Readers' Digest Australia (Jan 2007)

Saturday, 02 April 2011 11:49


Published in Australia January 2007

Edmund Gosse's book about his relationship with his father, Philip Gosse changed the art of biography forever. Published in 1907, it caused a scandal. Until then all authors of an autobiography had to be mindful of the Fifth Commandment, 'Honour thy father and mother so that thy days be long in the land.' Criticise your parents and you're dead. Consequently, parents were spoken of only in terms of the greatest respect. For a son to write about his parents in terms of their strengths and weaknesses, and not merely chronicle but carefully analyse how an unbridgeable gap developed between a father and son, was exceedingly shocking.

Philip Gosse was a geologist and naturalist and, as a devout Plymouth Brethren, tried to reconcile the Brethren's literal reading of the Book of Genesis with the increasing evidence, to which he had contributed, of evolution.

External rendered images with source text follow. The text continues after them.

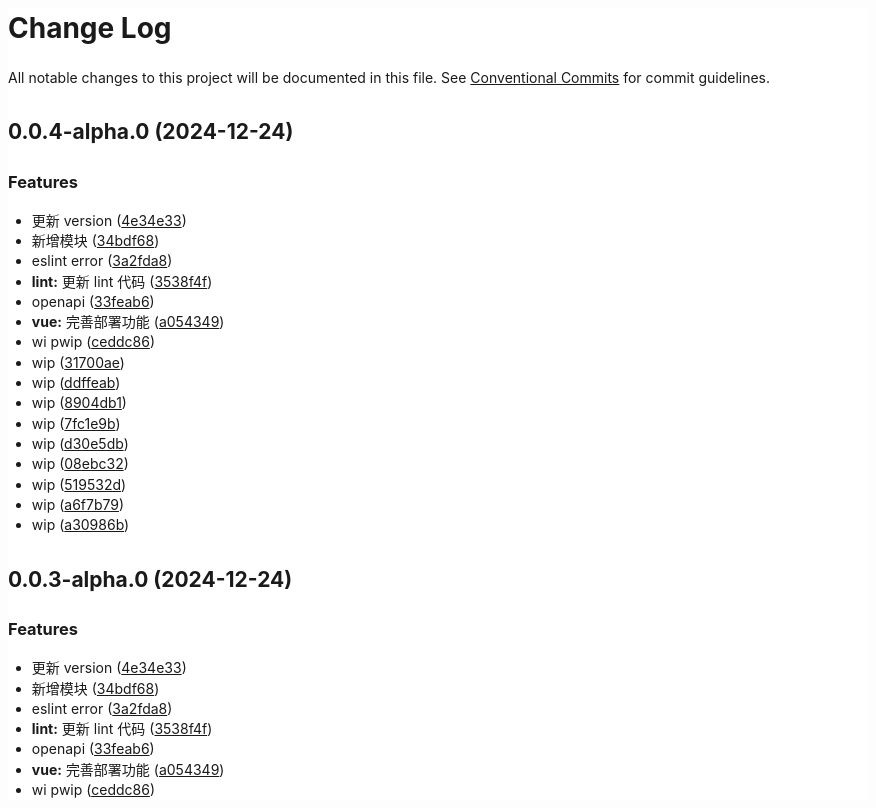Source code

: # Change Log

All notable changes to this project will be documented in this file.
See [Conventional Commits](https://conventionalcommits.org) for commit guidelines.

## 0.0.4-alpha.0 (2024-12-24)

### Features

- 更新 version ([4e34e33](https://github.com/edison-hm/magijs/commit/4e34e33abb9d44053fb832116ee9f42f8a267083))
- 新增模块 ([34bdf68](https://github.com/edison-hm/magijs/commit/34bdf68b61e8048f0e16641d05cf313bf842b41d))
- eslint error ([3a2fda8](https://github.com/edison-hm/magijs/commit/3a2fda8fcdde93e6ffd00cb2a40d1925aab49b49))
- **lint:** 更新 lint 代码 ([3538f4f](https://github.com/edison-hm/magijs/commit/3538f4fd1f2083c72222971939a036279421d933))
- openapi ([33feab6](https://github.com/edison-hm/magijs/commit/33feab62bcb997decfab8fe68cd72691c516cab9))
- **vue:** 完善部署功能 ([a054349](https://github.com/edison-hm/magijs/commit/a054349a3660b3a507e01e45dd31e342a3468c8e))
- wi pwip ([ceddc86](https://github.com/edison-hm/magijs/commit/ceddc864a743fb583338be81bc72fdbf6c0b164a))
- wip ([31700ae](https://github.com/edison-hm/magijs/commit/31700aec0991ba336a36e5ffeaef8a2fbaf50d23))
- wip ([ddffeab](https://github.com/edison-hm/magijs/commit/ddffeaba510af1a8c1b5b4c1805a2f05b1ac96f3))
- wip ([8904db1](https://github.com/edison-hm/magijs/commit/8904db1fa6efed268c98233ac54076f36092fb3d))
- wip ([7fc1e9b](https://github.com/edison-hm/magijs/commit/7fc1e9bb796033be466602ec12692f9e8320c040))
- wip ([d30e5db](https://github.com/edison-hm/magijs/commit/d30e5db73b48cd1147969835a45a784a464cbdb1))
- wip ([08ebc32](https://github.com/edison-hm/magijs/commit/08ebc328db21f6ac5132e608165ef714f825e35d))
- wip ([519532d](https://github.com/edison-hm/magijs/commit/519532de4b305a13b6865370c4ae33e853f5c456))
- wip ([a6f7b79](https://github.com/edison-hm/magijs/commit/a6f7b79875033eea566ea1d37a346c18a436c123))
- wip ([a30986b](https://github.com/edison-hm/magijs/commit/a30986b8bc3ed28fbda240a1885803345d15af7d))

## 0.0.3-alpha.0 (2024-12-24)

### Features

- 更新 version ([4e34e33](https://github.com/edison-hm/magijs/commit/4e34e33abb9d44053fb832116ee9f42f8a267083))
- 新增模块 ([34bdf68](https://github.com/edison-hm/magijs/commit/34bdf68b61e8048f0e16641d05cf313bf842b41d))
- eslint error ([3a2fda8](https://github.com/edison-hm/magijs/commit/3a2fda8fcdde93e6ffd00cb2a40d1925aab49b49))
- **lint:** 更新 lint 代码 ([3538f4f](https://github.com/edison-hm/magijs/commit/3538f4fd1f2083c72222971939a036279421d933))
- openapi ([33feab6](https://github.com/edison-hm/magijs/commit/33feab62bcb997decfab8fe68cd72691c516cab9))
- **vue:** 完善部署功能 ([a054349](https://github.com/edison-hm/magijs/commit/a054349a3660b3a507e01e45dd31e342a3468c8e))
- wi pwip ([ceddc86](https://github.com/edison-hm/magijs/commit/ceddc864a743fb583338be81bc72fdbf6c0b164a))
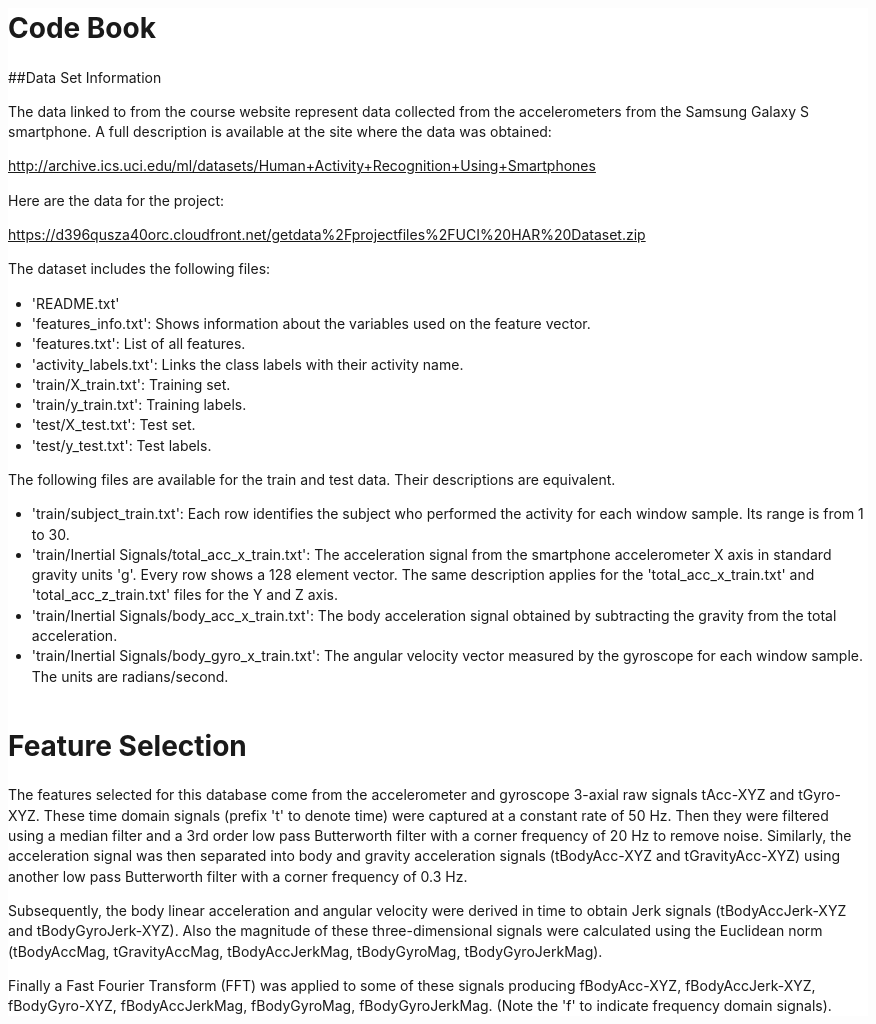 # Code Book

##Data Set Information

The data linked to from the course website represent data collected from the accelerometers from the Samsung Galaxy S smartphone. A full description is available at the site where the data was obtained: 

http://archive.ics.uci.edu/ml/datasets/Human+Activity+Recognition+Using+Smartphones 

Here are the data for the project: 

https://d396qusza40orc.cloudfront.net/getdata%2Fprojectfiles%2FUCI%20HAR%20Dataset.zip 

The dataset includes the following files:

* 'README.txt'
* 'features_info.txt': Shows information about the variables used on the feature vector.
* 'features.txt': List of all features.
* 'activity_labels.txt': Links the class labels with their activity name.
* 'train/X_train.txt': Training set.
* 'train/y_train.txt': Training labels.
* 'test/X_test.txt': Test set.
* 'test/y_test.txt': Test labels.
 
The following files are available for the train and test data. Their descriptions are equivalent. 

* 'train/subject_train.txt': Each row identifies the subject who performed the activity for each window sample. Its range is from 1 to 30. 
* 'train/Inertial Signals/total_acc_x_train.txt': The acceleration signal from the smartphone accelerometer X axis in standard gravity units 'g'. Every row shows a 128 element vector. The same description applies for the 'total_acc_x_train.txt' and 'total_acc_z_train.txt' files for the Y and Z axis. 
* 'train/Inertial Signals/body_acc_x_train.txt': The body acceleration signal obtained by subtracting the gravity from the total acceleration. 
* 'train/Inertial Signals/body_gyro_x_train.txt': The angular velocity vector measured by the gyroscope for each window sample. The units are radians/second.

Feature Selection 
=================

The features selected for this database come from the accelerometer and gyroscope 3-axial raw signals tAcc-XYZ and tGyro-XYZ. These time domain signals (prefix 't' to denote time) were captured at a constant rate of 50 Hz. Then they were filtered using a median filter and a 3rd order low pass Butterworth filter with a corner frequency of 20 Hz to remove noise. Similarly, the acceleration signal was then separated into body and gravity acceleration signals (tBodyAcc-XYZ and tGravityAcc-XYZ) using another low pass Butterworth filter with a corner frequency of 0.3 Hz. 

Subsequently, the body linear acceleration and angular velocity were derived in time to obtain Jerk signals (tBodyAccJerk-XYZ and tBodyGyroJerk-XYZ). Also the magnitude of these three-dimensional signals were calculated using the Euclidean norm (tBodyAccMag, tGravityAccMag, tBodyAccJerkMag, tBodyGyroMag, tBodyGyroJerkMag). 

Finally a Fast Fourier Transform (FFT) was applied to some of these signals producing fBodyAcc-XYZ, fBodyAccJerk-XYZ, fBodyGyro-XYZ, fBodyAccJerkMag, fBodyGyroMag, fBodyGyroJerkMag. (Note the 'f' to indicate frequency domain signals). 

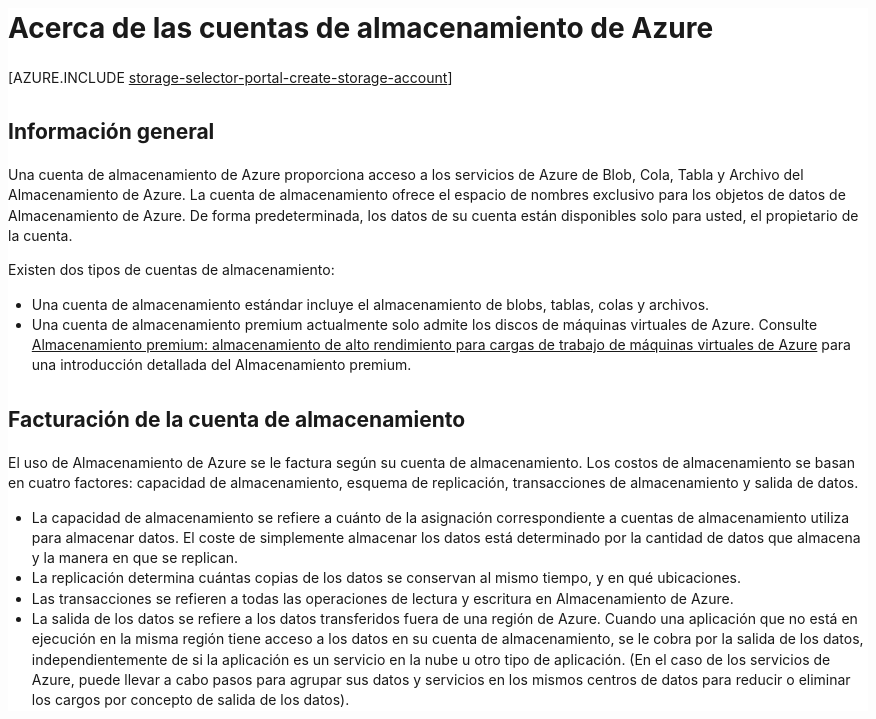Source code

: <properties
	pageTitle="Creación, administración o eliminación de una cuenta de almacenamiento en el Portal de Azure clásico | Microsoft Azure"
	description="Cree una nueva cuenta de almacenamiento, administre las claves de acceso de la misma o elimínela en el Portal de Azure. Obtenga información acerca de las cuentas de almacenamiento estándar y premium."
	services="storage"
	documentationCenter=""
	authors="robinsh"
	manager="carmonm"
	editor="tysonn"/>

<tags
	ms.service="storage"
	ms.workload="storage"
	ms.tgt_pltfrm="na"
	ms.devlang="na"
	ms.topic="get-started-article"
	ms.date="02/14/2016"
	ms.author="robinsh"/>


# Acerca de las cuentas de almacenamiento de Azure

[AZURE.INCLUDE [storage-selector-portal-create-storage-account](../../includes/storage-selector-portal-create-storage-account.md)]

## Información general

Una cuenta de almacenamiento de Azure proporciona acceso a los servicios de Azure de Blob, Cola, Tabla y Archivo del Almacenamiento de Azure. La cuenta de almacenamiento ofrece el espacio de nombres exclusivo para los objetos de datos de Almacenamiento de Azure. De forma predeterminada, los datos de su cuenta están disponibles solo para usted, el propietario de la cuenta.

Existen dos tipos de cuentas de almacenamiento:

- Una cuenta de almacenamiento estándar incluye el almacenamiento de blobs, tablas, colas y archivos.
- Una cuenta de almacenamiento premium actualmente solo admite los discos de máquinas virtuales de Azure. Consulte [Almacenamiento premium: almacenamiento de alto rendimiento para cargas de trabajo de máquinas virtuales de Azure](storage-premium-storage.md) para una introducción detallada del Almacenamiento premium.

## Facturación de la cuenta de almacenamiento

El uso de Almacenamiento de Azure se le factura según su cuenta de almacenamiento. Los costos de almacenamiento se basan en cuatro factores: capacidad de almacenamiento, esquema de replicación, transacciones de almacenamiento y salida de datos.

- La capacidad de almacenamiento se refiere a cuánto de la asignación correspondiente a cuentas de almacenamiento utiliza para almacenar datos. El coste de simplemente almacenar los datos está determinado por la cantidad de datos que almacena y la manera en que se replican.
- La replicación determina cuántas copias de los datos se conservan al mismo tiempo, y en qué ubicaciones.
- Las transacciones se refieren a todas las operaciones de lectura y escritura en Almacenamiento de Azure.
- La salida de los datos se refiere a los datos transferidos fuera de una región de Azure. Cuando una aplicación que no está en ejecución en la misma región tiene acceso a los datos en su cuenta de almacenamiento, se le cobra por la salida de los datos, independientemente de si la aplicación es un servicio en la nube u otro tipo de aplicación. (En el caso de los servicios de Azure, puede llevar a cabo pasos para agrupar sus datos y servicios en los mismos centros de datos para reducir o eliminar los cargos por concepto de salida de los datos).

The publication of Darwin's On the Origin of the Species was to him a terrible blow. Although the Gosse family lived in great poverty and the parents demanded much of their son, Edmund Gosse did not write a 'misery memoir' of the kind much in vogue at present. Rather the book is the work of someone who looked with both an adult's and a child's eye at the events of his childhood. Edmund Gosse remembered how he had interpreted these events when he was a child and contrasted this with his interpretation of those events when he became an adult. By looking at our past in this way we can discover who we are, and why. All of this Edmund Gosse set down in clear, simple and beautiful prose.

When I began working on my book about sibling relationships I blessed Edmund Gosse for showing how we ought to write about our childhoods. Because sibling relationships are so complex and various psychologists have had little to say about them. So I had to turn to those biographies which were written with the same truth and clarity as Father and Son. Without that book to set the standard of biography I could not have written My Dearest Enemy, My Dangerous Friend.

Edmund Gosse Father and Son (my copy Nonsuch Books, Stroud, Gloucestershire, UK, 2005)

Dorothy Rowe My Dearest Enemy, My Dangerous Friend Routledge, London, 2007, distributed in Australia by Palgrave Macmillan.